Sort through the data and copy the lines holding the word "example".

▼▼▼

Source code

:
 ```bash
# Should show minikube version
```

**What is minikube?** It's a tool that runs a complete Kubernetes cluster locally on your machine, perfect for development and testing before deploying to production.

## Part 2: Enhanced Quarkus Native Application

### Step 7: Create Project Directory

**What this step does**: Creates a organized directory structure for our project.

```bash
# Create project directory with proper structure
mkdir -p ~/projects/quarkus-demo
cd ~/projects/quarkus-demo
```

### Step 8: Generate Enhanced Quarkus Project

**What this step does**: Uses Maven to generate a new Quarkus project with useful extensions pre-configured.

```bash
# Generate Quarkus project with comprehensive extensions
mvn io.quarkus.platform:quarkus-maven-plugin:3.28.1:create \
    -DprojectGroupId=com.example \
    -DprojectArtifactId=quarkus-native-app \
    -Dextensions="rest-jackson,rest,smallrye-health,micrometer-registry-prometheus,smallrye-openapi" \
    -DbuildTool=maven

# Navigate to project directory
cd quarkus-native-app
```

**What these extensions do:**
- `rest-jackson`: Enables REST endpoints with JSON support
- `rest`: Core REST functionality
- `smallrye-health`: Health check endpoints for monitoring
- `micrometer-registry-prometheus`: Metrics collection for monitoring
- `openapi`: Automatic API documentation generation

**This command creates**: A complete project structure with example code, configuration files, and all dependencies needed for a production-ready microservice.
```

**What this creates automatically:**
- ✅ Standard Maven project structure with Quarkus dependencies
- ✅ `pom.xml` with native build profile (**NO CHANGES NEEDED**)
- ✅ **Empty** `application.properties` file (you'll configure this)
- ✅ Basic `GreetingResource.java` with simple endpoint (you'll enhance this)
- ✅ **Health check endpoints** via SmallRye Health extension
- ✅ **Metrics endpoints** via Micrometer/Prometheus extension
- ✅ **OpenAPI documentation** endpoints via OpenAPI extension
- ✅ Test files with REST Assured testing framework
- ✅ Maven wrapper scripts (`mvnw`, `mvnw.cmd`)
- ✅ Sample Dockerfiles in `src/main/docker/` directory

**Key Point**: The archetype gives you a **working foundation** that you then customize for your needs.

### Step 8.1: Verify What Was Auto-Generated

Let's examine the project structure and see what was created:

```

▲▲▲

Finished exercise:
    -DprojectGroupId=com.example \
**This command creates**: A complete project structure with example code, configuration files, and all dependencies needed for a production-ready microservice.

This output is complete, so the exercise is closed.